Девушка отмахнулась от нахала… хм, кажется, нахалки… как от надоедливого комара. Кусать — кусай, только не звени. Твоя, мол, взяла — расчешусь в кровь, но выспаться-то дай! Каникулы как-никак. Или выходной? А-аа, какая разница — главное, из кровати не вылезать!
— Живо, кому говорят, вставай! — рявкнули над ухом. Другой голос. Но если в первом преобладала отчаянная мольба, то в этом сквозило явное умение и желание командовать. — Евдокия Семёновна, если ты не хочешь и дальше оставаться Лебедевой, то откроешь глазки и отправишься умываться! Впрочем, если ты вдруг передумала расставаться с девичеством, то у меня припасён чайничек с холодной водицей! Вместо первой брачной ночи после загса будешь здесь уборкой заниматься! Как обрадуется этому молодой муж, не передать!
— Какой первой брачной ночи? — резко проснулась Дуня и села. — Какой молодой муж?
Рядом пристроились Люся и Флора. Флора и впрямь держала заварочный чайник, который использовала вместо лейки, безбожно заливая алоэ, кактусы и другие колючки, что, несмотря на все усилия квартиранток, единственные выживали из домашних растений. Собственно, благодаря Флоре (наверное, в оправдание её имени) бедняги и держались.

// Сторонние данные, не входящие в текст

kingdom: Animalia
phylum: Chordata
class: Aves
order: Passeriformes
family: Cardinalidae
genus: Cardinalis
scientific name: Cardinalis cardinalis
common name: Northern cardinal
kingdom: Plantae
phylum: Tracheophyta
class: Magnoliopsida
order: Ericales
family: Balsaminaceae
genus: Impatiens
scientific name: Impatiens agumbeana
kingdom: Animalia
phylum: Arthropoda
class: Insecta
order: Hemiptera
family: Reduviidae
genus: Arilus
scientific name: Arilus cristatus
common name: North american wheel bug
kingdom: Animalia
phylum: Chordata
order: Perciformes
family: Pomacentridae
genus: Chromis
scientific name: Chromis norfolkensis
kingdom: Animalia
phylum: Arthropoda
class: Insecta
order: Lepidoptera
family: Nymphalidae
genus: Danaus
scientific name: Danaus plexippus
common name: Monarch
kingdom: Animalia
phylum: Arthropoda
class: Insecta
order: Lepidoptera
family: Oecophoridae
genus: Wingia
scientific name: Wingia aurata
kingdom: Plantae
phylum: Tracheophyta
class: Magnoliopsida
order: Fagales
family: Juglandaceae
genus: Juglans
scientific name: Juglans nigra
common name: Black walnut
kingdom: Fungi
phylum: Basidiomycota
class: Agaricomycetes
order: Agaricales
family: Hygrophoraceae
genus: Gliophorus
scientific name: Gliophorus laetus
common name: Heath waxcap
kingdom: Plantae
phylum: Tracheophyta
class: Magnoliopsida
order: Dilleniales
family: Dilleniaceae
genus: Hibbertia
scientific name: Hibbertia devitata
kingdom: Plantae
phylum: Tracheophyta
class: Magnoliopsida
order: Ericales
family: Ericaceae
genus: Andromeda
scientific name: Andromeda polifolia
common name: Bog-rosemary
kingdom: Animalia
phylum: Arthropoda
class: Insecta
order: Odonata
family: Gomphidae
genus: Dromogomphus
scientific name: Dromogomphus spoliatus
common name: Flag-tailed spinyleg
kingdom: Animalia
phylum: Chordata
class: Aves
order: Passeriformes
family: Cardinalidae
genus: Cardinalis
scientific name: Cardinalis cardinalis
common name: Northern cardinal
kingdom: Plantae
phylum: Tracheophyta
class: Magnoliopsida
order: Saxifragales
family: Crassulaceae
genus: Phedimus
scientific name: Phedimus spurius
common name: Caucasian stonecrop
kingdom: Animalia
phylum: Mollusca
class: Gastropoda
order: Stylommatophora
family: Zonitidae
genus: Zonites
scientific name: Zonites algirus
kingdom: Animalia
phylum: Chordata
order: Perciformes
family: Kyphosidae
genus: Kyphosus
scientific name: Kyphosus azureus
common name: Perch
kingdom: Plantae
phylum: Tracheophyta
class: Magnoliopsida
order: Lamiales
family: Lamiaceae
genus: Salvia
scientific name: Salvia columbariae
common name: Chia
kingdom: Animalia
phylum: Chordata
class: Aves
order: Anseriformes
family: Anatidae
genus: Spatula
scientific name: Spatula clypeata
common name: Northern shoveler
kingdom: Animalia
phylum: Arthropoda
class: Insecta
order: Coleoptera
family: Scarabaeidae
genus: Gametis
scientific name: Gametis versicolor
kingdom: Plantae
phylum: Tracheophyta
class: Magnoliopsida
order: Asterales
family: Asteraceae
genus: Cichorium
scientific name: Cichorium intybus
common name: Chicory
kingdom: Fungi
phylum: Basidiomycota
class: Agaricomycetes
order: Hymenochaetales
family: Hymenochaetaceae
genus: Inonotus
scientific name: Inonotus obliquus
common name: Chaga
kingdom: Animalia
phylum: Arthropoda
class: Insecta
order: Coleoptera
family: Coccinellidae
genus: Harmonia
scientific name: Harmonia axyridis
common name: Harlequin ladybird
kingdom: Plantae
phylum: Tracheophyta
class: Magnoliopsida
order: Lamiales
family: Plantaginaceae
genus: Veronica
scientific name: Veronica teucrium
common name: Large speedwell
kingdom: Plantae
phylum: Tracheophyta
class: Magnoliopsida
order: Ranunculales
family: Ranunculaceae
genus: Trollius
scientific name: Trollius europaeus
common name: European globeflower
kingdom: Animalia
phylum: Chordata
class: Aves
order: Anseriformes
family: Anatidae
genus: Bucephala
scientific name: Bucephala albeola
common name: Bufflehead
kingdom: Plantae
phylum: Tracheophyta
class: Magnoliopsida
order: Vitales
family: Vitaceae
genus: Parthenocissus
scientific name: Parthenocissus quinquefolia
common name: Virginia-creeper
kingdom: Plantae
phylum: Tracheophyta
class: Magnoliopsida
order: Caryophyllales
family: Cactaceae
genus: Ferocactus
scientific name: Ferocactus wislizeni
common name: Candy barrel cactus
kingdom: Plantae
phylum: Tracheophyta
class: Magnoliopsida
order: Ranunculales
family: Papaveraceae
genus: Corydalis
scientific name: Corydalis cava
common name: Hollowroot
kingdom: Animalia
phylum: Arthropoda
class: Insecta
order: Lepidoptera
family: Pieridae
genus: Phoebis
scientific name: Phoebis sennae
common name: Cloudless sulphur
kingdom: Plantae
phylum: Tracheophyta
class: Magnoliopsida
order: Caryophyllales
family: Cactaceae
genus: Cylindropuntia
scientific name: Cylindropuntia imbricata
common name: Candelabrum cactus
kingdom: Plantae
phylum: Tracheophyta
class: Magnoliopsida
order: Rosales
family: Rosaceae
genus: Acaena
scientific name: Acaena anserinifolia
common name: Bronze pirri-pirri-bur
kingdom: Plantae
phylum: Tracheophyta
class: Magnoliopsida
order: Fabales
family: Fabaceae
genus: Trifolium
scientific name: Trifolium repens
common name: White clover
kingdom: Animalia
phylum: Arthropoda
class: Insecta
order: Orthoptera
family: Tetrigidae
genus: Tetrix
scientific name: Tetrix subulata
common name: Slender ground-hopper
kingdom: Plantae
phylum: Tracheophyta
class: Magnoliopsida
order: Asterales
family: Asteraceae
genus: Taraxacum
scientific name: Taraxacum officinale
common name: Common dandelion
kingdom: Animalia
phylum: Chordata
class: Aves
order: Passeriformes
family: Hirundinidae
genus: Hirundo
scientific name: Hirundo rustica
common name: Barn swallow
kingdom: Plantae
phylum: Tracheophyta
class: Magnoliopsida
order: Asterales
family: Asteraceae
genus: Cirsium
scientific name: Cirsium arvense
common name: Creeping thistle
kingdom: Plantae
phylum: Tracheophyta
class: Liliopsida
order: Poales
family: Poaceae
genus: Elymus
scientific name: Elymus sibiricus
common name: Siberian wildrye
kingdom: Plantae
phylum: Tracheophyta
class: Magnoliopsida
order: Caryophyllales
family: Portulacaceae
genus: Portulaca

— Твоей, — улыбнулась Люся. — Твой.
— Всё шутите, да? — обиделась на подруг Дуня и откинулась на подушки, томно прижала руку к голове. Ту словно ватой набили — н-да, действительно пора вытряхивать себя из постели, иначе проходит, как в тумане, целый день, а потом пол ночи будет мучиться бессонницей.
— У-уу, как всё запущено, — сокрушённо протянула Флора. — С девичника неделя как прошла. А она всё похмельем страдает!
— Не, — не согласилась Люся. — Это у неё на почве страха память отшибло. Давай уж, подруга, вставай. Жених уже прибыл, вот-вот конкурсы по выкупу закончатся, а ты даже непричёсанная. Ввалится он сюда, увидит, какая ты по утрам — чего доброго передумает… хм, под венец тебя вести. А нам что тогда делать? Мы уж договорились твой диван сдавать…
Она сдавленно хихикнула, потом расхохоталась. Флора залилась следом, весело расплескав воду — ковёр украсили лужицы, что девушку нисколько не смутило. Между прочим, это было Дунино имущество, подаренное родителями, и, естественно, оно перекочует за хозяйкой на новое место жительства. А жених тому не помеха!